Ten Days that Shook the World, by John Reed
“The author’s eyewitness account of the Russian Revolution. A contemporary journalist writing in the first flush of revolutionary enthusiasm, he gives a gripping record of the events in Petrograd in November 1917, when Lenin and the Bolsheviks finally seized power.
“Containing verbatim reports both of speeches by leaders and the chance comments of bystanders, set against an idealized backcloth of the proletariat, soldiers, sailors, and peasants uniting to throw off oppression, Reed’s account is the product of passionate involvement and remains an unsurpassed classic of reporting.”

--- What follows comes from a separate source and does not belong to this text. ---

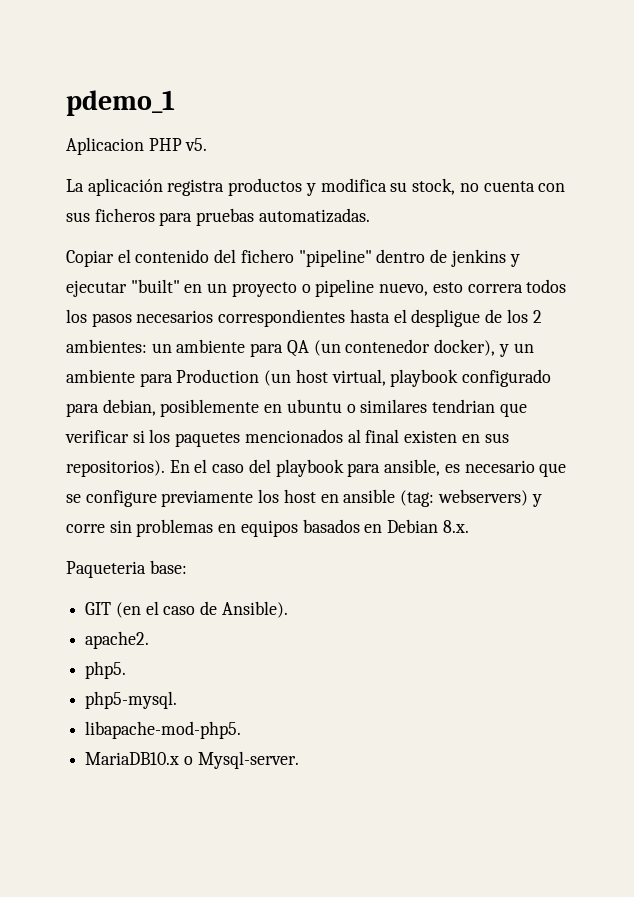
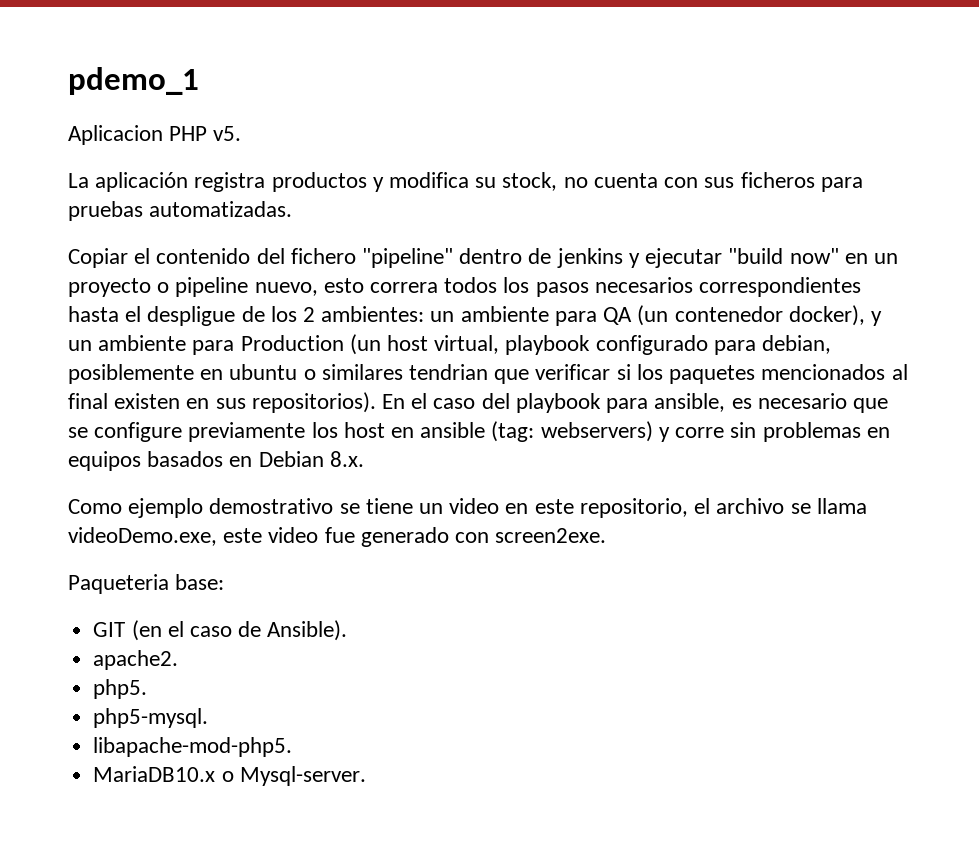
[130,279,180,293] "built" -> [728,248,839,264] "build now"
(469, 526) none -> [68,498,867,518] [68,527,607,547] // Como ejemplo demostrativo se tiene un video en este repositorio, el archivo se llama videoDemo.exe, este video fue generado con screen2exe.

The Russian Experiment in Art 1863-1922, by Camilla Gray
“When the original edition of this book was published, John Russell hailed it as “a massive contribution to our knowledge of one of the most fascinating and mysterious episodes in the history of modern art.” Revised and expanded by Marian Burleigh-Motley, the book remains the most compact, accurate survey of 60 years of creative dynamic activity that influenced the progress of Western art and architecture.”
Russian Revolutionary Posters, by David King
“The story of the development of the Soviet poster, from the revolutionary period through to the death of Stalin. Over 165 posters by both famous and unknown designers reveal the way in which tumultuous events within the Soviet Union were matched by equally dramatic shifts in graphic art and design.”

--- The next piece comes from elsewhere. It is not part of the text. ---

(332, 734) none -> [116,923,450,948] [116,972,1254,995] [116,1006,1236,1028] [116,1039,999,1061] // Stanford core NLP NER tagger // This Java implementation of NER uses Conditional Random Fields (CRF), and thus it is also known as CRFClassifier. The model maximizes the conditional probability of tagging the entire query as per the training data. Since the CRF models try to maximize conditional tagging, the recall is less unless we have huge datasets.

The Commissar Vanishes: the falsification of photographs and art, by David King
“King looks at how Stalin manipulated the science of photography to further his own political career and to erase the memory of his victims. In each case, the juxtaposition of original and doctored images reveals how easily history can be distorted.”
A Spy Among Friends: Kim Philby and the great betrayal, by Ben Macintyre
“Kim Philby was the most notorious British defector and Soviet mole in history. Agent, double agent, traitor and enigma, he betrayed every secret of Allied operations to the Russians in the early years of the Cold War. His two closest friends in the intelligence world, Nicholas Elliott of MI6 and James Jesus Angleton, the CIA intelligence chief, thought they knew Philby better than anyone - and then discovered they had not known him at all.
“With access to newly released MI5 files and previously unseen family papers, and with the cooperation of former officers of MI6 and the CIA, this definitive biography unlocks what is perhaps the last great secret of the Cold War.”
DVDs
Doctor Zhivago
“David Lean directs this epic romantic drama adapted from Boris Pasternak’s novel. During the First World War, Yuri Zhivago (Omar Sharif) studies to become a doctor in Moscow. He marries his childhood sweetheart Tonya (Geraldine Chaplin), but is attracted to dressmaker’s daughter Lara (Julie Christie), herself engaged to young revolutionary Pasha (Tom Courtenay). Lara is also conducting an affair with government official Komarovsky (Rod Steiger). Yuri and Lara’s paths cross again in the aftermath of the Bolshevik revolution, and the two begin a passionate affair.”
Another Country
“A film that centres around the life of Guy Burgess (Rupert Everett) and why he became a Communist spy for the USSR. We learn of his homosexuality at Eton college and the subsequent public school pressures which were an influence on his life.”